Je ne sais pas si c'est délibéré ou non mais c'est une notion à laquelle j'attache de l'importance, en particulier l'aspect progressif des morceaux que j'écris. Mais, la chose la plus importante de toute, c'est l'authenticité. Lorsque tu écoutes un album du début jusqu'à la fin, tu dois être capable de comprendre pourquoi la personne a voulu faire ce disque. Peut importe tes influences, l'essentiel c'est que tu réussisses à faire passer quelque chose de sincère.
Parles-nous de ce nouvel album et de la façon dont tu l'as conçu ?
"Fires In Distant Buildings" vient d'une idée que j'ai eue en 1998 et je me suis dit que c'était un bon titre pour un album. Le titre d'un morceau, je trouve que c'est quelque chose de magique.

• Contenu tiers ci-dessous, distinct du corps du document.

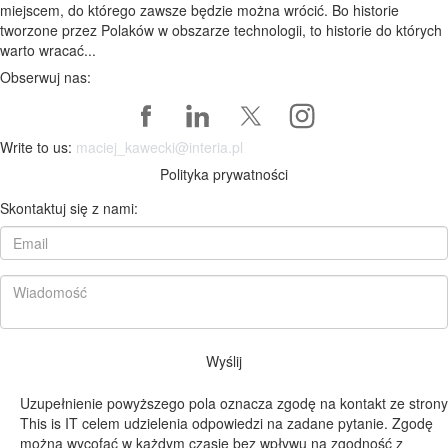
miejscem, do którego zawsze będzie można wrócić. Bo historie
tworzone przez Polaków w obszarze technologii, to historie do których
warto wracać...
Obserwuj nas:
Write to us:
maciej_kawecki@interia.pl
Polityka prywatności
Skontaktuj się z nami:
Wyślij
Uzupełnienie powyższego pola oznacza zgodę na kontakt ze strony
This is IT celem udzielenia odpowiedzi na zadane pytanie. Zgodę
można wycofać w każdym czasie bez wpływu na zgodność z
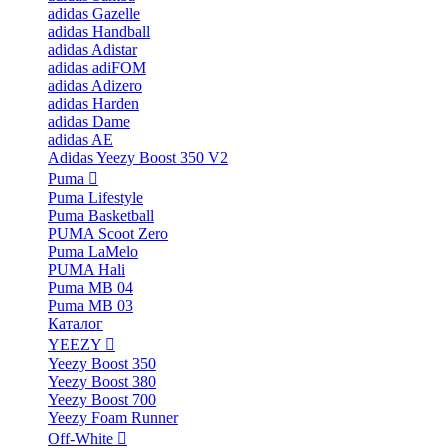
adidas Gazelle
adidas Handball
adidas Adistar
adidas adiFOM
adidas Adizero
adidas Harden
adidas Dame
adidas AE
Adidas Yeezy Boost 350 V2
Puma
Puma Lifestyle
Puma Basketball
PUMA Scoot Zero
Puma LaMelo
PUMA Hali
Puma MB 04
Puma MB 03
Каталог
YEEZY
Yeezy Boost 350
Yeezy Boost 380
Yeezy Boost 700
Yeezy Foam Runner
Off-White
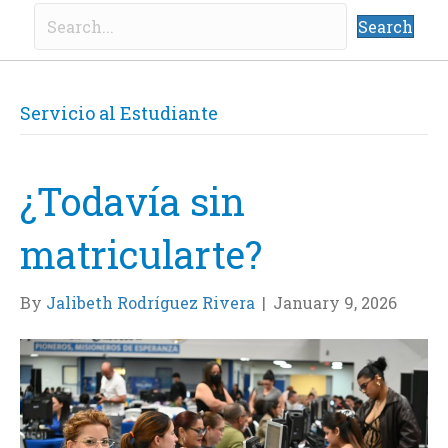
Search
Servicio al Estudiante
¿Todavía sin
matricularte?
By
Jalibeth Rodríguez Rivera
|
January 9, 2026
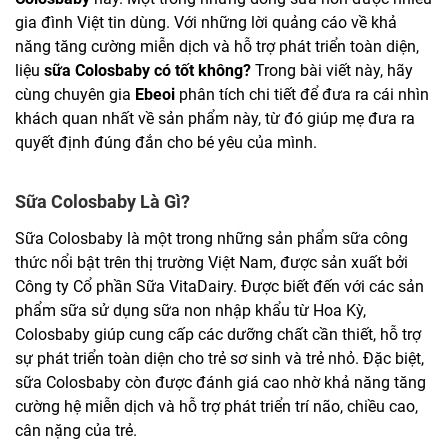
gia đình Việt tin dùng. Với những lời quảng cáo về khả
năng tăng cường miễn dịch và hỗ trợ phát triển toàn diện,
liệu
sữa Colosbaby có tốt không?
Trong bài viết này, hãy
cùng chuyên gia
Ebeoi
phân tích chi tiết để đưa ra cái nhìn
khách quan nhất về sản phẩm này, từ đó giúp mẹ đưa ra
quyết định đúng đắn cho bé yêu của mình.
Sữa Colosbaby Là Gì?
Sữa Colosbaby là một trong những sản phẩm sữa công
thức nổi bật trên thị trường Việt Nam, được sản xuất bởi
Công ty Cổ phần Sữa VitaDairy. Được biết đến với các sản
phẩm sữa sử dụng sữa non nhập khẩu từ Hoa Kỳ,
Colosbaby giúp cung cấp các dưỡng chất cần thiết, hỗ trợ
sự phát triển toàn diện cho trẻ sơ sinh và trẻ nhỏ. Đặc biệt,
sữa Colosbaby còn được đánh giá cao nhờ khả năng tăng
cường hệ miễn dịch và hỗ trợ phát triển trí não, chiều cao,
cân nặng của trẻ.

Quant tu vois les noms des morceaux de Joy Division, ils sont fascinants, ils te donnent vraiment envie de rentrer dans leur musique. C'est comme une force holistique. Le titre de cet album vient d'un magazine qui parlait de Brian Wilson. Ce dernier avait écrit "Fire On The Other Side Of Town" et il pensait que cette chanson pouvait causer la mort car, au même moment, il y avait eu un incendie dans un immeuble. C'était quelque chose d'assez paranoïaque de sa part que de croire en cette coïncidence… Lorsque je trouve un titre, je n'analyse pas toutes les idées qu'il peut véhiculer, je pense surtout en termes d'émotions induites par celui-ci.
Comme Brian Wilson, est-ce que tu prends beaucoup de temps pour réaliser tes albums ?

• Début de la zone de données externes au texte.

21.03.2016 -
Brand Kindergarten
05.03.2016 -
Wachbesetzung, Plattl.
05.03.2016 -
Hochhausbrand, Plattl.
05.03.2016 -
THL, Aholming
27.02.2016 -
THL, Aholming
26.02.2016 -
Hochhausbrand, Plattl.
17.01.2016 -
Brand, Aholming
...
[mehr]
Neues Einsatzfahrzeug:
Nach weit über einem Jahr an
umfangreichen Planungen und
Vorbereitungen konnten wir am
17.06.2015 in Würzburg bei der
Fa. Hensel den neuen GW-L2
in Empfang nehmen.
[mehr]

Pas du tout (rires). J'aime bien enregistrer mes disques à la maison, dans mon home-studio afin d'éviter la pression du temps inhérente à la location d'une journée de studio. Je trouve que c'est assez indécent de dépenser des fortunes pour enregistrer un album. Même s'il y a des disques onéreux qui sont de vrais chef-d'œuvres, je crois que ma musique ne nécessite pas que l'on dépense beaucoup d'argent pour la concevoir, cela ne rendra pas mes albums meilleurs. Avec Dave, nous enregistrons en studio, à Bristol, les parties de batterie puis toutes les autres prises ont été faites à la maison.

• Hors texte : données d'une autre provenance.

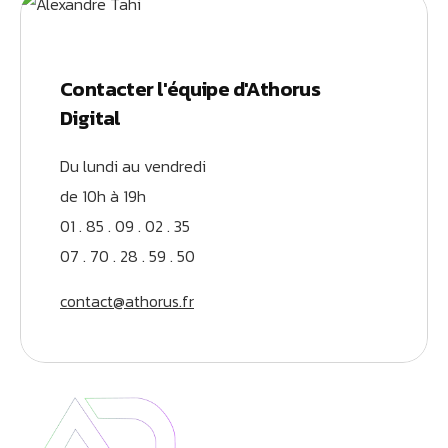
Contacter l'équipe d'Athorus
Digital
Du lundi au vendredi
de 10h à 19h
01 . 85 . 09 . 02 . 35
07 . 70 . 28 . 59 . 50
contact@athorus.fr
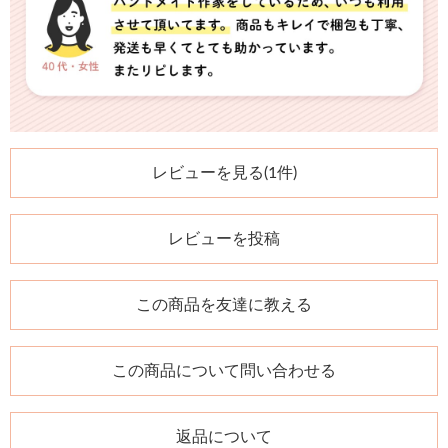
レビューを見る(1件)
レビューを投稿
この商品を友達に教える
この商品について問い合わせる
返品について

J'ai lu que tu étais angoissé par le fait de dévoiler tes sentiments à travers les textes de tes chansons…
C'est vrai mais certains morceaux sont assez explicites comme "Nicole" qui parle d'une relation. Je ne suis pas timide mais je ne veux que les textes deviennent trop personnel au point que les gens ne puissent pas du tout s'identifier à eux. Je trouve ennuyeuses les paroles de certains groupes qui sont comme des journaux intimes à ciel ouvert. Je ne pense pas que cela ait un intérêt pour l'auditeur. Pour moi, la musique doit être une évasion et pas quelque chose en prise avec le réel. Je ne suis pas religieux mais je pense que la musique doit transcender les choses du quotidien. Je cherche à être mystérieux, un peu ambigu et pas trop explicite à travers mes textes. Il faut donner envie à l'auditeur d'en savoir plus en se laissant submerger par ton univers musical.